#### What to do
Could you show all lines in the entries below that contain the string "braces"?

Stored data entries
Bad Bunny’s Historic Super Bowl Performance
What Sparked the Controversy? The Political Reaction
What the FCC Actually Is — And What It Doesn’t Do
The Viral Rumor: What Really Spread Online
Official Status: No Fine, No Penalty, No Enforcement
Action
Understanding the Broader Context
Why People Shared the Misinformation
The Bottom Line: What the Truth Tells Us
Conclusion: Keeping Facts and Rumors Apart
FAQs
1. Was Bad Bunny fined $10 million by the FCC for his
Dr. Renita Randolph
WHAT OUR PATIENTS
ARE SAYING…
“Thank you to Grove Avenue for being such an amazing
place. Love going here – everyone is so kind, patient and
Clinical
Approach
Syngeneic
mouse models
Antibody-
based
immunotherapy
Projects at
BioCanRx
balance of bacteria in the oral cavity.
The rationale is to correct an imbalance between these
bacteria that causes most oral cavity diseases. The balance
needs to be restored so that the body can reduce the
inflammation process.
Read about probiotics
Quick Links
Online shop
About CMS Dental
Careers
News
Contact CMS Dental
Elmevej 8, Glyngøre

==

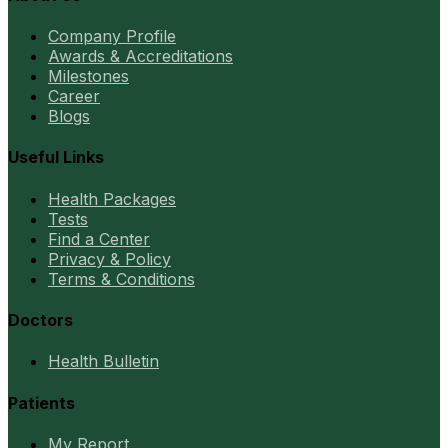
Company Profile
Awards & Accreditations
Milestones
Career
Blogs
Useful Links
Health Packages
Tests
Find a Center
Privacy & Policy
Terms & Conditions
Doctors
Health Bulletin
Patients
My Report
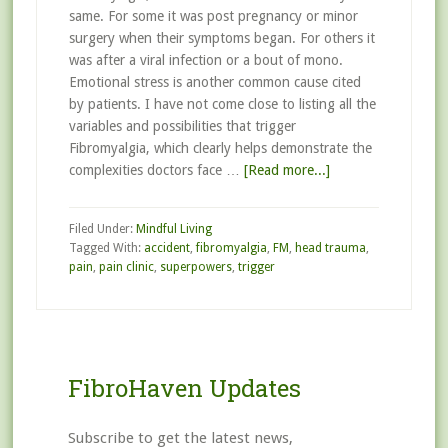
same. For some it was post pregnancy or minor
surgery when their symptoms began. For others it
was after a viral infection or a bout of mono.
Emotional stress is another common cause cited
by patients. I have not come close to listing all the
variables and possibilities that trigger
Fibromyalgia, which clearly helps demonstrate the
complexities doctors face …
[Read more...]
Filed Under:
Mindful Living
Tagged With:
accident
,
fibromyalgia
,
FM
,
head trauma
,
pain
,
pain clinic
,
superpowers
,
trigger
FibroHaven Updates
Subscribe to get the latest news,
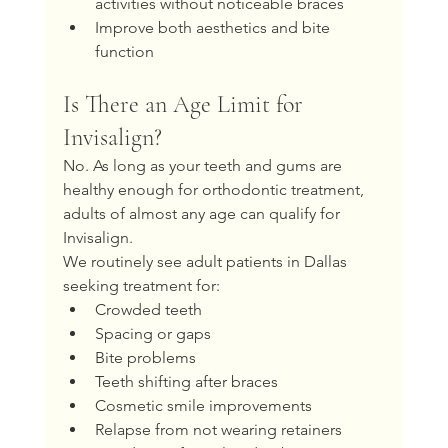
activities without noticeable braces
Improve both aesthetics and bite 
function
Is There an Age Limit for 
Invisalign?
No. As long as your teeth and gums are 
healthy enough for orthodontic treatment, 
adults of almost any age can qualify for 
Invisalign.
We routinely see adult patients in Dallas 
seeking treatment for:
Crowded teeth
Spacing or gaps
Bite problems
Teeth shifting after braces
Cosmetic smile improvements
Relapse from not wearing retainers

#### Exercise solution
activities without noticeable braces
Teeth shifting after braces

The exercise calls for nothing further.